Given exercise — Please count how many lines in the listing below contain the word "family". Reply with the number alone.

(Collected data)
------------------------
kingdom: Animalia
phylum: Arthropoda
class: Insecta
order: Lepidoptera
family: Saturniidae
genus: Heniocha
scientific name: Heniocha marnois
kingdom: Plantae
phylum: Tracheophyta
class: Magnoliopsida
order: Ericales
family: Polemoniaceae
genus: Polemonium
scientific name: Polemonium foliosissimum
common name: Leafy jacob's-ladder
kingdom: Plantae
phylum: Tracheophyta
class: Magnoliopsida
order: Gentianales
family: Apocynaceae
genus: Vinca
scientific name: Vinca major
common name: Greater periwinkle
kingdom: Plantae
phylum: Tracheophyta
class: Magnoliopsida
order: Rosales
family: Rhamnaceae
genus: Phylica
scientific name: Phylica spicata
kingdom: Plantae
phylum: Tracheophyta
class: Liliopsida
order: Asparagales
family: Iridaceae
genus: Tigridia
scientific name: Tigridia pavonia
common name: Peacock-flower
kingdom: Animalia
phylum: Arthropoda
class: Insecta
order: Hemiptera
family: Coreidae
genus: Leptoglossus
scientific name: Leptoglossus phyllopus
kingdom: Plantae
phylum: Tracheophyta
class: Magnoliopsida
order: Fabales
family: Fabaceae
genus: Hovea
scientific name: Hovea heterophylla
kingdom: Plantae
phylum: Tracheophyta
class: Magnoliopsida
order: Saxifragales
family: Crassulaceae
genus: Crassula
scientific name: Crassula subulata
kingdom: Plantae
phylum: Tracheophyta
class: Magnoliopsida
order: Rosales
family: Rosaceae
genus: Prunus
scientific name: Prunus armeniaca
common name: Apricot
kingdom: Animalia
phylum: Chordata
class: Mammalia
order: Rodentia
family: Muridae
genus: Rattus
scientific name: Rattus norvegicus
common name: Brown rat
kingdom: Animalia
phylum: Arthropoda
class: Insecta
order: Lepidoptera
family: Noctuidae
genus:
------------------------
Complete answer — 11